07.08.2000

Gestellte Aufnahmen sind zu kennzeichnen

Zu diesem Schluss kommt der Presserat.

Vor der Publikation eines Bildes zu einem sensiblen, heiklen Thema sollte sich eine Redaktion bei der Interessenabwägung immer fragen, wie konkret, gross, bildscharf usw. ein Bild aufzumachen ist und ob nicht eine zurückhaltendere Abbildung möglich wäre. Auf gestellte Aufnahmen zu solchen Themen sollte nach Möglichkeit verzichtet werden. Mindestens ist der Hinweis unumgänglich, dass die Aufnahme gestellt ist. Zu diesen Schlüssen gelangt der Presserat.

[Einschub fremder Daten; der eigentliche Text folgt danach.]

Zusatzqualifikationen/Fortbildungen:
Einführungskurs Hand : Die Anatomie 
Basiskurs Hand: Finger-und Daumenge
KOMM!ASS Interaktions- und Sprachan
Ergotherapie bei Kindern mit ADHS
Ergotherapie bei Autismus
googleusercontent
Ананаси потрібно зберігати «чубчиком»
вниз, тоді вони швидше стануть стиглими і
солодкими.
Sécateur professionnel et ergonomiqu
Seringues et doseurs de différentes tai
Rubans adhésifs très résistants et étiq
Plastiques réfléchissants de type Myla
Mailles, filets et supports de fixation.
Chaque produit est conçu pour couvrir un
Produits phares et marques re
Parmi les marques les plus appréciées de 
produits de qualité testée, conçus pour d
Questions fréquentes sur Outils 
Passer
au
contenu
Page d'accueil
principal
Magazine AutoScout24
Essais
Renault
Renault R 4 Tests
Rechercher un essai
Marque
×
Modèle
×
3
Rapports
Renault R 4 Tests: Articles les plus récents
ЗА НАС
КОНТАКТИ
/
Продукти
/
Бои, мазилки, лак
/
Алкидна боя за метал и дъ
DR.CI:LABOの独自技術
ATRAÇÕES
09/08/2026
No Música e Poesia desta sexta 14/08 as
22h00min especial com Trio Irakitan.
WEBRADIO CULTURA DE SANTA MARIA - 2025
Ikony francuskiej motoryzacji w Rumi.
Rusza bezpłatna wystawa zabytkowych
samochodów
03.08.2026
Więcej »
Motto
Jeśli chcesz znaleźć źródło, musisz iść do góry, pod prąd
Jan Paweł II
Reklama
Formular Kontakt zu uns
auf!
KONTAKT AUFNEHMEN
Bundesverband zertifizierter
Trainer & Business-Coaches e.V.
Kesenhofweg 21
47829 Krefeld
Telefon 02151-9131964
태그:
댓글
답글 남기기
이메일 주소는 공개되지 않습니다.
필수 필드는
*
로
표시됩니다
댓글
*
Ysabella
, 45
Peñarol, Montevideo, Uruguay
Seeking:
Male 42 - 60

Die Zeitschrift Puls-Tip veröffentlichte im Februar 2000 einen Artikel zur Genitaluntersuchung durch Schulärzte. Die darin enthaltene Kritik stützte sich namentlich auf ein Interview mit einer Kinderärztin. Puls-Tip illustrierte den Artikel auf dem Titelblatt und dem doppelseitigen Auftakt mit einem Foto, auf dem die Hand eines Arztes den Slip eines Mädchens vom Körper wegzieht. Nach der Publikation des Artikels gelangte ein Kinderarzt an den Presserat und beschwerte sich über den Umgang der Zeitschrift mit einer von der Kinderärztin im Interview gemachten Aussage sowie über die Darstellung der schulärztlichen Untersuchung. Die Redaktion des Puls-Tip wies in ihrer Stellungnahme zur Beschwerde darauf hin, der interviewten Kinderärztin hätten all ihre Aussagen vor der Publikation vorgelegen und sie habe sie autorisiert. Zur gestellten Bildszene wurde geltend gemacht, das Foto deute eine Genitaluntersuchung nur an. Die Redaktion habe die Szene vorgängig diskutiert. Sie sei sich bewusst gewesen, dass die Darsteller sorgfältig auszusuchen und zu informieren seien. Schliesslich habe man via eine Agentur Vater und Tochter gefunden.